Skyfall - nowy Bond

Najsłynniejszy agent znów rusza do akcji. Jego zapierające dech przygody świat śledzi dokładnie pół wieku – pisze Barbara Hollender

Publikacja: 04.10.2012 16:50

Skyfall - nowy Bond

Foto: materiały prasowe

Na 26 października zaplanowano premierę 23. filmu o Jamesie Bondzie „Skyfall". Do pisarzy-weteranów Neila Purvisa i Roberta Wade'a dołączył John Logan, scenarzysta „Aviatora", „Gladiatora" i „Koriolana", reżyseruje twórca „American Beauty" Sam Mendes, obok Daniela Craiga występują Javier Bardem i Ralph Fiennes. Projekt utrzymywany był, jak wszystkie filmy tej serii, w tajemnicy. Ale premiera nowej bondowskiej piosenki w wykonaniu Adele odbędzie się już jutro. Dokładnie 50 lat od chwili, gdy na ekrany wszedł „Dr No".

Dla naszych czytelników mamy 2 podwójne zaproszenia  na weekend z Jamesem Bondem w Cinema City Mokotów w Warszawie - szczegóły niżej

Ian Fleming, potomek zamożnej, brytyjskiej rodziny, absolwent Eton, był dziennikarzem, a w czasie II wojny światowej pracował dla wywiadu brytyjskiego. Potem kupił dom na Jamajce, osiadł w nim i zaczął pisać powieści o szpiegu walczącym z wywiadem rosyjskim. Jego imię i nazwisko – James Bond – pożyczył od angielskiego ornitologa, bo cenił jego książkę „Ptaki Indii Zachodnich". A skąd wzięło się 007? W brytyjskim MI6 oznaczało to agenta z „licencją na zabijanie". Fleming okazał się świetnym autorem. Potrafił pisać i budować napięcie, miał bujną wyobraźnię, a wiele szczegółów czerpał z własnej pamięci.

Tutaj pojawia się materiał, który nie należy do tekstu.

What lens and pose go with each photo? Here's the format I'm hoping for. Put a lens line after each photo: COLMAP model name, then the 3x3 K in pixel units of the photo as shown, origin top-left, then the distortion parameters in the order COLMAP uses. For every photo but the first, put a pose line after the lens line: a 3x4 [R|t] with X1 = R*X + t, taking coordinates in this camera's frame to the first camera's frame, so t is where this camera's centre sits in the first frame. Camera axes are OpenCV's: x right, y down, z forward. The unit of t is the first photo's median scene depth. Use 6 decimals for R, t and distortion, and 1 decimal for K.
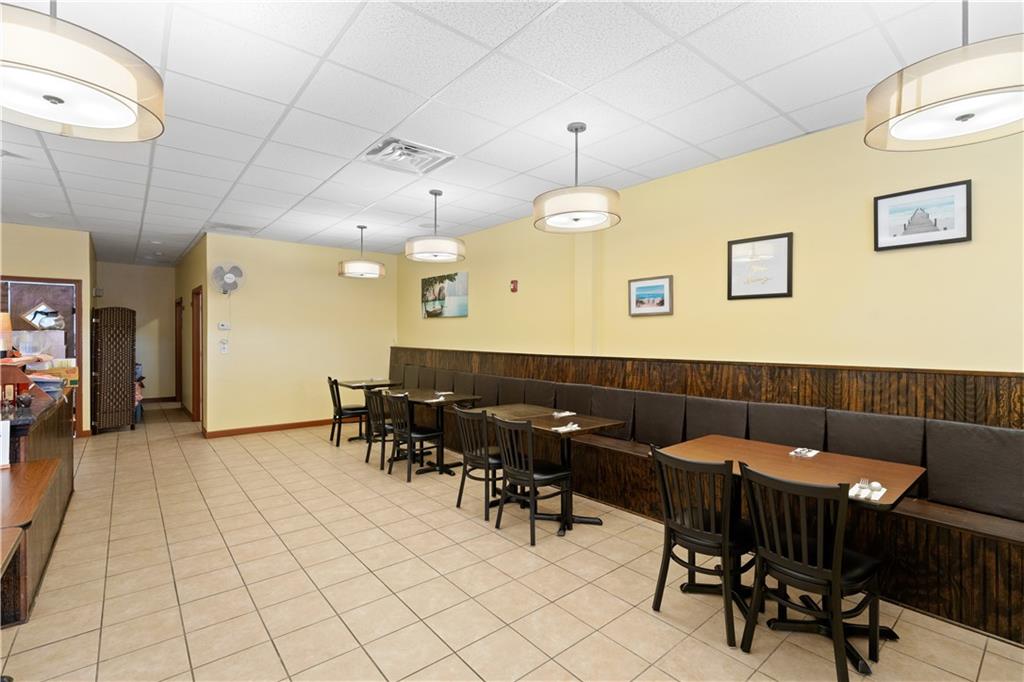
lens RADIAL K [[461.3, 0, 514.3], [0, 461.3, 337.2], [0, 0, 1]] dist [-0.000240, -0.000063]
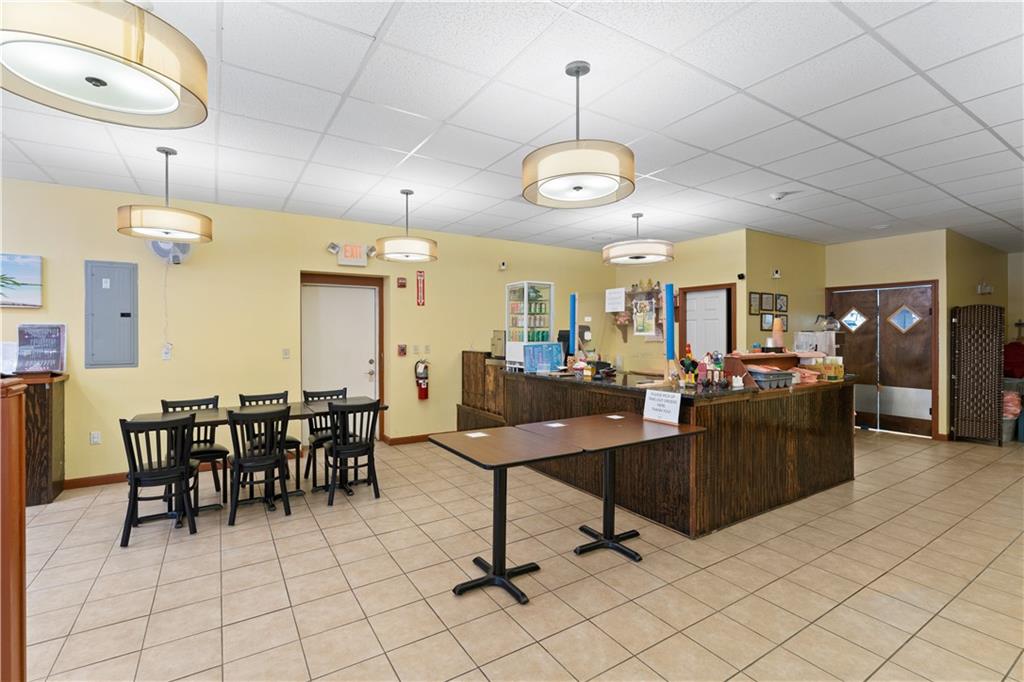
lens RADIAL K [[461.3, 0, 514.3], [0, 461.3, 337.2], [0, 0, 1]] dist [-0.000240, -0.000063]
pose [[-0.130507, 0.000729, -0.991447, 0.264131], [-0.004059, 0.999991, 0.001270, 0.001672], [0.991439, 0.004190, -0.130503, 0.420376]]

Umarł w 1964 roku na zawał serca. Miał zaledwie 56 lat. Kino żywi się jego bohaterem do dzisiaj.

Bond antykomunista

Ponoć producentowi Albertowi Broccoli na początku lat 60. zaledwie 45 minut zajęło przekonanie szefa United Artists do realizacji pierwszego filmu o Bondzie – „Dr No". Potem, aż do końca lat 80., wytwórnia średnio co rok–dwa lata wprowadzała nowy obraz z agentem 007. Bond nosił świetnie skrojone garnitury, miał nienaganne maniery, jeździł drogimi samochodami i romansował z pięknymi kobietami.

W głównego bohatera wcielali się w tym czasie kolejno Sean Connery (6 razy), George Lazenby (1), Roger Moore (7), Timothy Dalton (2), zaś Broccoli nie żałowali pieniędzy na rozmach, zdjęcia w egzotycznych plenerach, a wreszcie na techniczne zabawki, które oddawali do dyspozycji ekranowemu szpiegowi.

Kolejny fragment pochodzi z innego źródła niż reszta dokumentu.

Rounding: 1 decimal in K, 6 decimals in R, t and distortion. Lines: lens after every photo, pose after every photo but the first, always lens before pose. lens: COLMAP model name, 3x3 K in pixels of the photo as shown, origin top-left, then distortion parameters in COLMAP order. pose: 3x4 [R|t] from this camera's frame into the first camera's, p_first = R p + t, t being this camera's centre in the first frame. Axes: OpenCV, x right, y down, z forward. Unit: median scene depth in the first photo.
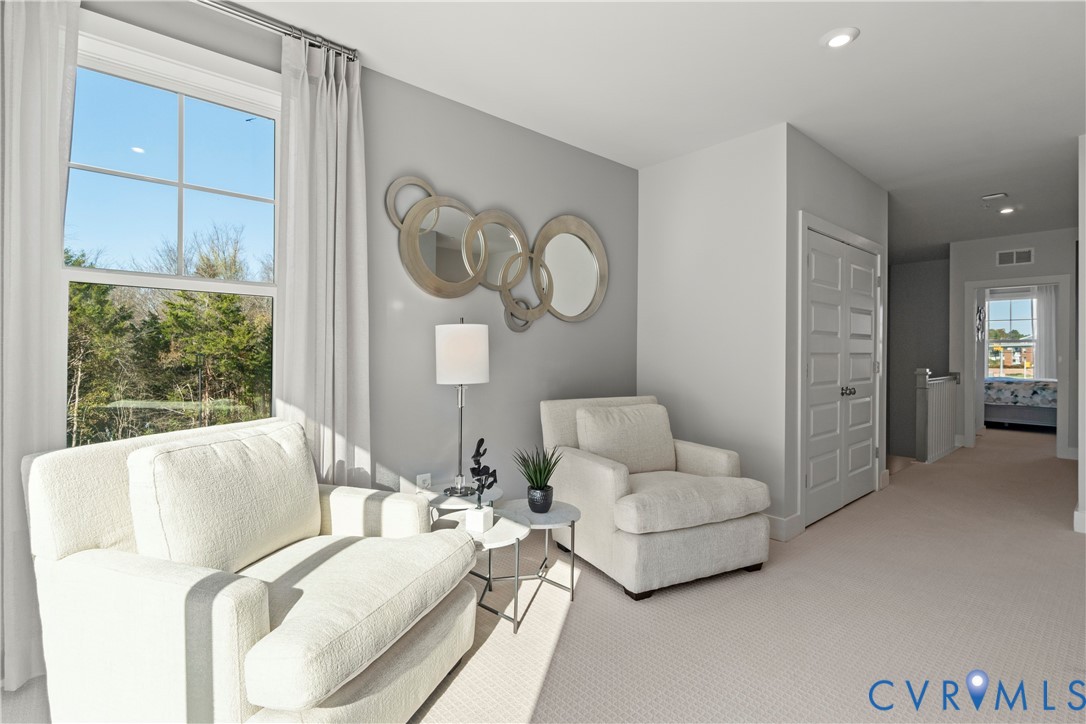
lens RADIAL K [[502.2, 0, 541.6], [0, 502.2, 351.5], [0, 0, 1]] dist [-0.009784, 0.000605]
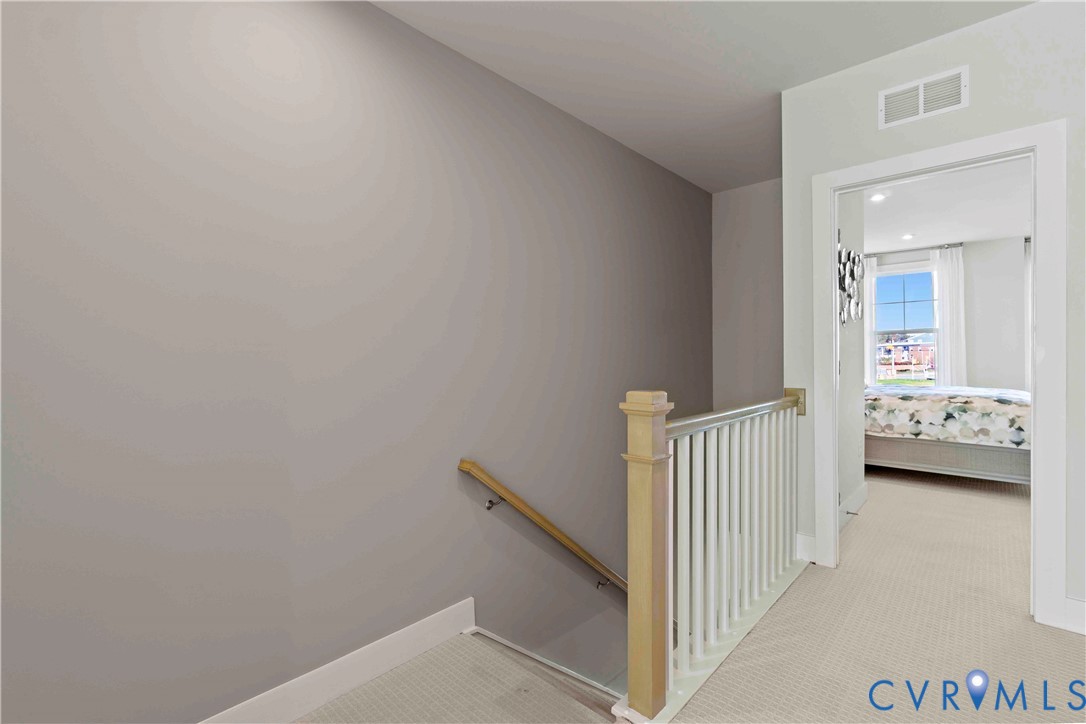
lens RADIAL K [[464.6, 0, 548.9], [0, 464.6, 356.7], [0, 0, 1]] dist [-0.004666, -0.000011]
pose [[0.994196, -0.013815, 0.106694, 0.485775], [0.013502, 0.999902, 0.003659, 0.008218], [-0.106734, -0.002197, 0.994285, 0.526656]]
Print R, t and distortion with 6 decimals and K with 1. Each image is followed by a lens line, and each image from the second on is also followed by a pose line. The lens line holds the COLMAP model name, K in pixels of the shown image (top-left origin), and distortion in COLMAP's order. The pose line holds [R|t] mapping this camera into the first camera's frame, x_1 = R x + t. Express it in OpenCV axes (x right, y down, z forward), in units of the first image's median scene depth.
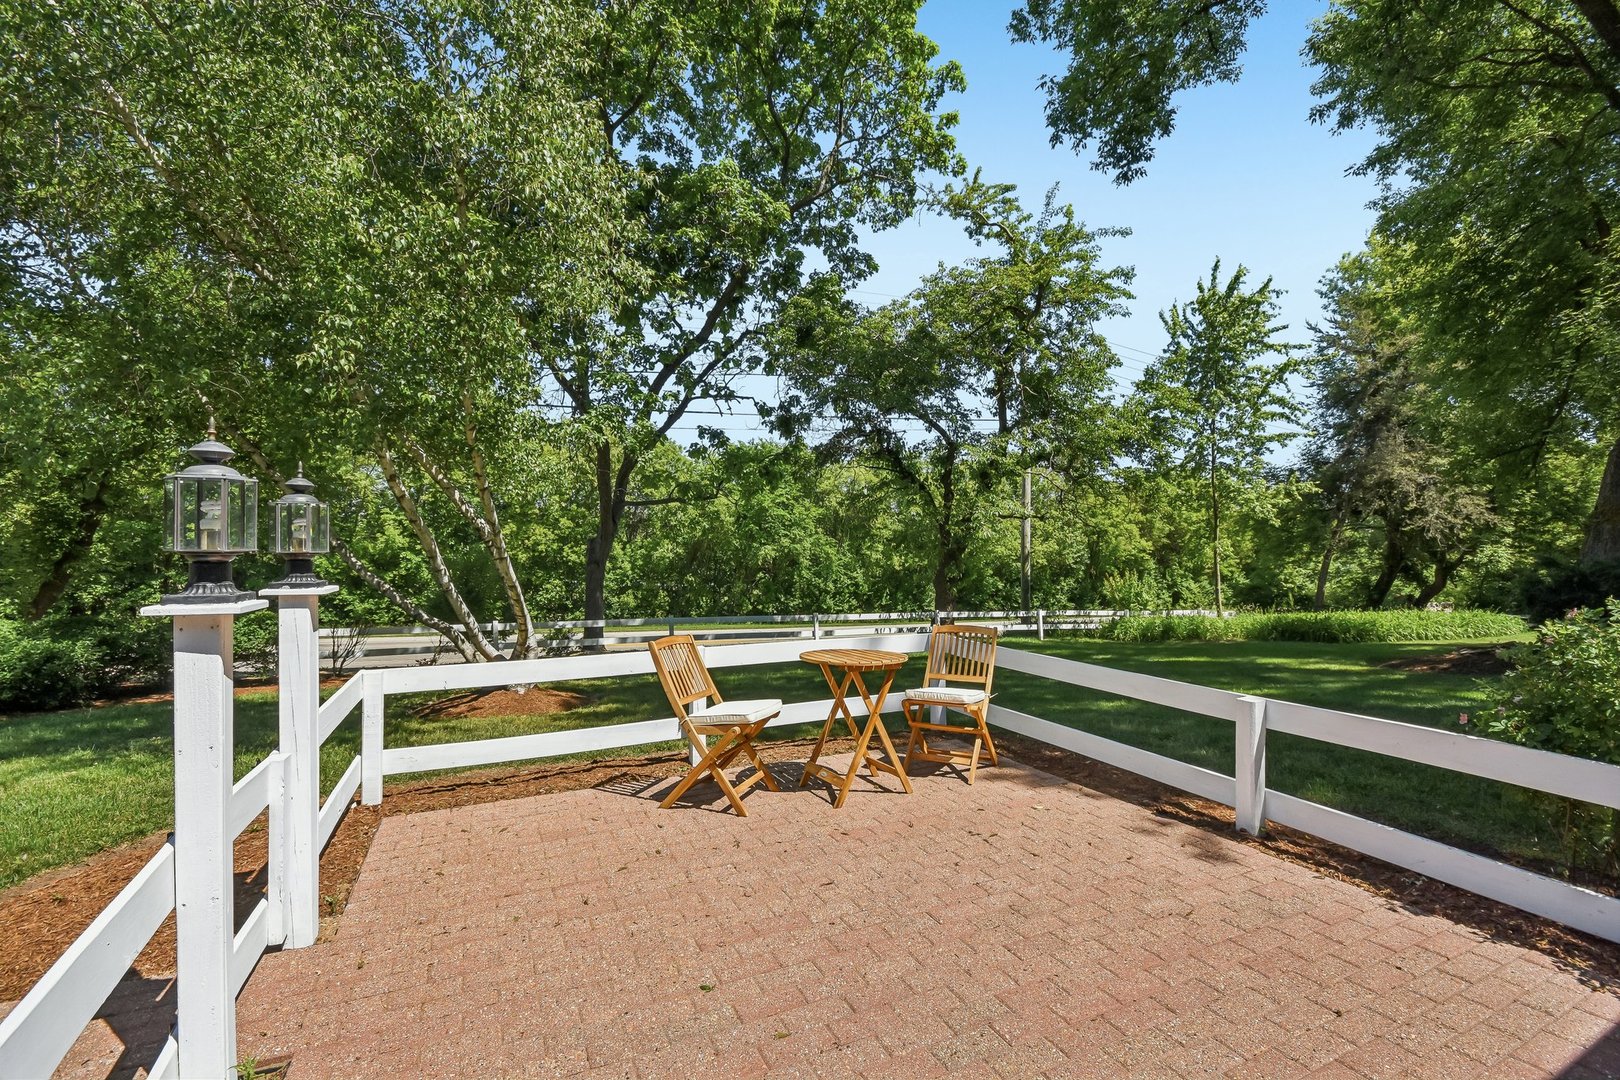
lens RADIAL K [[709.1, 0, 809.0], [0, 709.1, 542.2], [0, 0, 1]] dist [-0.020534, -0.002127]
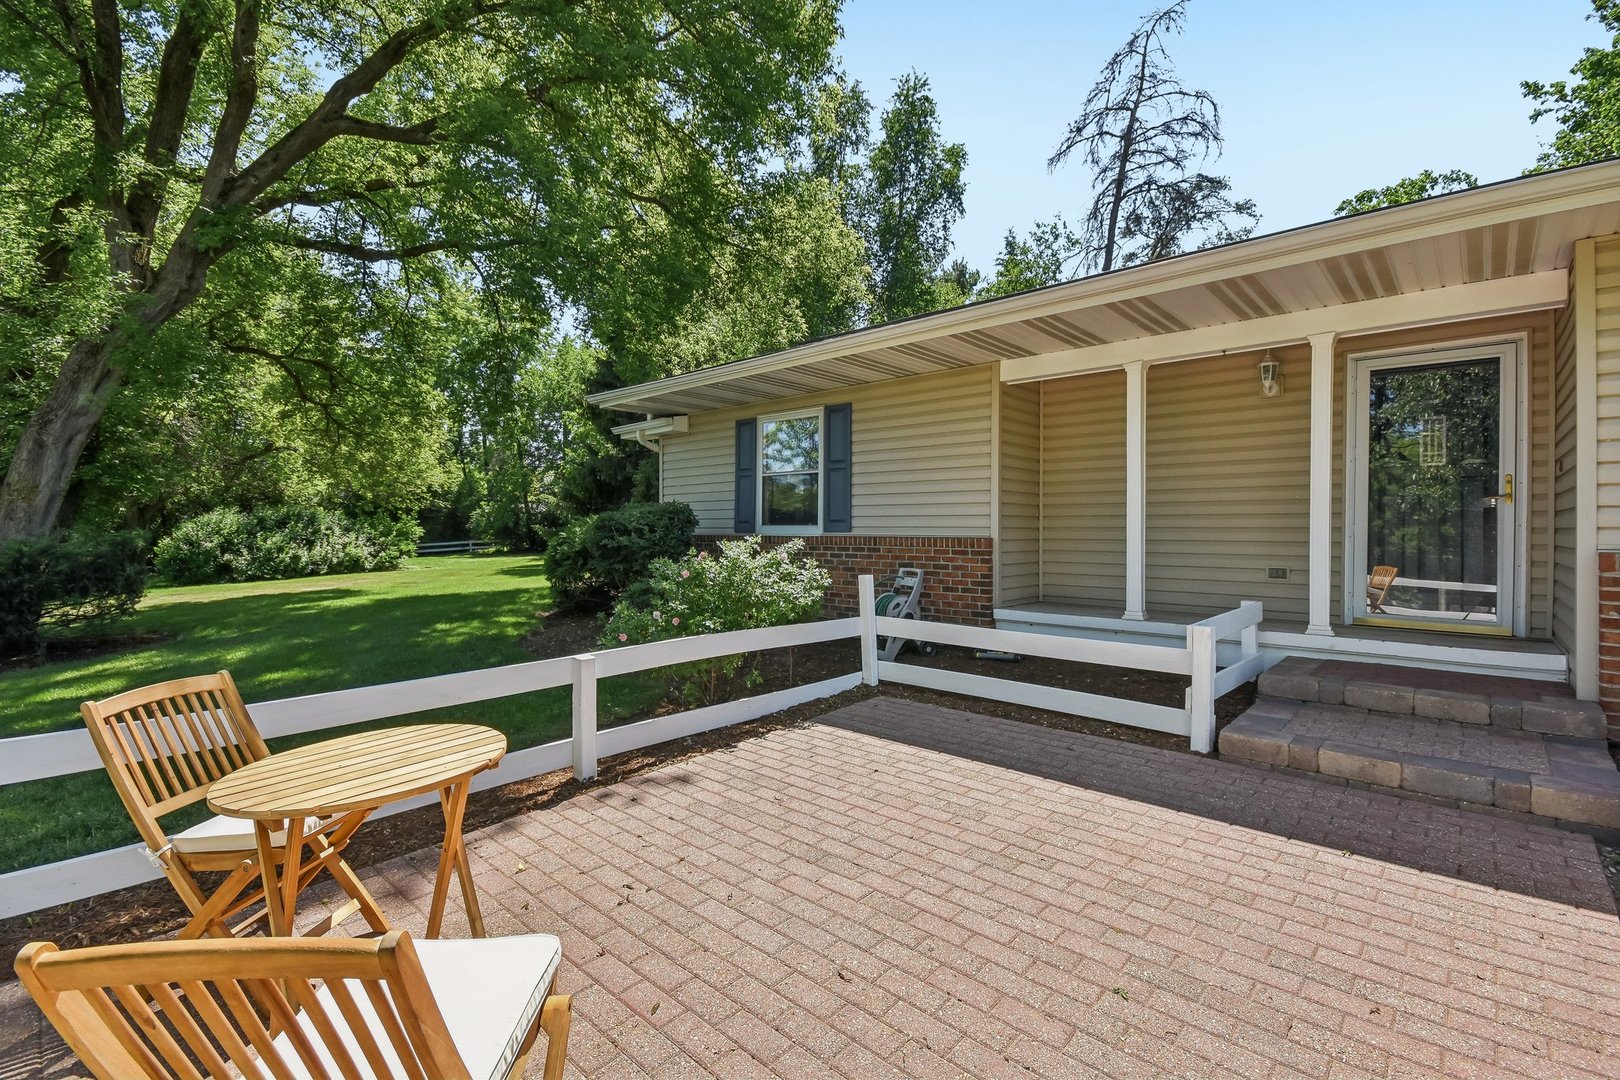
lens RADIAL K [[709.1, 0, 824.5], [0, 709.1, 536.0], [0, 0, 1]] dist [-0.020534, -0.002127]
pose [[-0.415420, -0.010385, 0.909571, -0.589690], [-0.005519, 0.999945, 0.008896, 0.025606], [-0.909613, -0.001324, -0.415454, 1.264086]]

Filmy z Bondem święciły sukcesy na Zachodzie, za żelazną kurtyną ich wyświetlanie było zakazane przez cenzurę. Nic dziwnego, w końcu agent 007 był antykomunistą.

Bond antyterrorysta

Po upadku muru berlińskiego wydawało się, że walczący z Rosjanami agent nie będzie już miał roboty. Ale producenci nie mogli zrezygnować z bohatera, który przez lata obrósł legendą i znosił im złote jaja. Na ekranie pojawiły się kolejne cztery „Bondy", tym razem z Piercem Brosnanem w roli głównej. Były zrobione z przymrużeniem oka. W „GoldenEye" Rosja przestała być groźna, stała się raczej śmieszna.

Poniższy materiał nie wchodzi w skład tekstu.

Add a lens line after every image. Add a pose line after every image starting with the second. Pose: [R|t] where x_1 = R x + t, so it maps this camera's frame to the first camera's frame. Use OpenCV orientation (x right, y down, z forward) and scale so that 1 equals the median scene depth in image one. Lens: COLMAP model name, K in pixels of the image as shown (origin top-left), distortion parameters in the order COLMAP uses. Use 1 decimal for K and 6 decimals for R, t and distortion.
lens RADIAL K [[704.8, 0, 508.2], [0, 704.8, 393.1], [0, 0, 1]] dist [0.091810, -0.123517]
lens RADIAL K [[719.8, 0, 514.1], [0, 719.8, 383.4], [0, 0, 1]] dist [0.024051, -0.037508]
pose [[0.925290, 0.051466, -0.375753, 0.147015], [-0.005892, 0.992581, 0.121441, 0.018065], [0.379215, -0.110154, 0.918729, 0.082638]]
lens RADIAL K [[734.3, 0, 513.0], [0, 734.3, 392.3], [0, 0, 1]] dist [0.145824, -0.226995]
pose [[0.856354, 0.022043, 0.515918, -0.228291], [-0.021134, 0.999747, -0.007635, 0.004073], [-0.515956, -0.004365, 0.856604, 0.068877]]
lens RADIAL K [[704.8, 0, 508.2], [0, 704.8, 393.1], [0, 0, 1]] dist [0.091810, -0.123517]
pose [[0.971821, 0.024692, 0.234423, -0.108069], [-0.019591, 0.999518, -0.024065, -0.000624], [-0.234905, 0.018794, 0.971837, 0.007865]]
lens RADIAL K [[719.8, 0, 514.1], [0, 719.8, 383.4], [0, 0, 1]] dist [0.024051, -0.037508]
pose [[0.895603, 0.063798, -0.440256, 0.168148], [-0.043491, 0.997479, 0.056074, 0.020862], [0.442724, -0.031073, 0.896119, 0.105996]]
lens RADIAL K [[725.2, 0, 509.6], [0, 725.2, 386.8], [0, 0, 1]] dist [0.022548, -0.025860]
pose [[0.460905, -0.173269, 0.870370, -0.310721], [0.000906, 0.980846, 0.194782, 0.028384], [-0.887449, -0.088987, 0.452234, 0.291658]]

Wkrótce jednak zorientowano się, że formuła walki Zachodu ze Wschodem już się nie sprawdza, scenariusze zaczęły więc mieć nowych czarnych bohaterów: potentata telewizyjnego, który dla własnej potęgi usiłuje wywołać konflikt między Ameryką i Chinami, terrorystę próbującego zapanować nad światowymi zasobami ropy.

Ale prawdziwą rewolucję poczynił w bondowskiej serii Daniel Craig. Jego Bond, odkrywając powiązania władzy i biznesu, mocno stąpa po ziemi. Dostał też nową biografię. Poprzedni, urodzony około 1920 roku, byłby już przecież po siedemdziesiątce. Ten pojawił się na świecie 13 kwietnia 1968 roku, w skromnej rodzinie, służył w Iraku, Somalii, Iranie, Libii, Bośni. Craig nie dysponuje gadżetami rodem z „Gwiezdnych wojen". Wystarczają mu: dobra komórka, nowoczesny samochód i wszyty pod skórę chip, ułatwiający kontakt z bazą. Nie ma nadludzkiej siły, bywa pokiereszowany i zmęczony. Jest inteligentny, trochę przegrany. I jak sam mówi, „ma w dupie, czy martini będzie wstrząśnięte czy mieszane".

007 Festival

Cinema City dedykuje pierwszy weekend października fanom Jamesa Bonda! Przygody najsłynniejszego szpiega wszechczasów zakrólują na ekranie już w dniach 5 – 7 października. Widzowie z Warszawy będą mogli obejrzeć aż trzy wcielenia najsłynniejszego Agenta jej Królewskiej Mości. Bondomania opanuje Cinema City Arkadia oraz Cinema City Mokotów. Na srebrnych ekranach pojawią się wyjątkowe filmy z Jamesem Bondem w roli głównej – „Goldfinger", „Szpieg, który mnie kochał" i „Casino Royal".

KONKURS

Aby wygrać 2 podwójne zaproszenia  na weekend z Jamesem Bondem w Cinema City Mokotów w Warszawie, wyślij w piątek (5 października) esemes o treści ZW.01.Imię Nazwisko na nr 71601 (cena 1 zł plus VAT - 1,23 zł). Wygrywa co drugi esemes nadesłany na dany kod w godz. 14-15 w dniu 5 października, do momentu wyczerpania puli nagród (nagrody do odbioru według informacji podanych w esemesie zwrotnym).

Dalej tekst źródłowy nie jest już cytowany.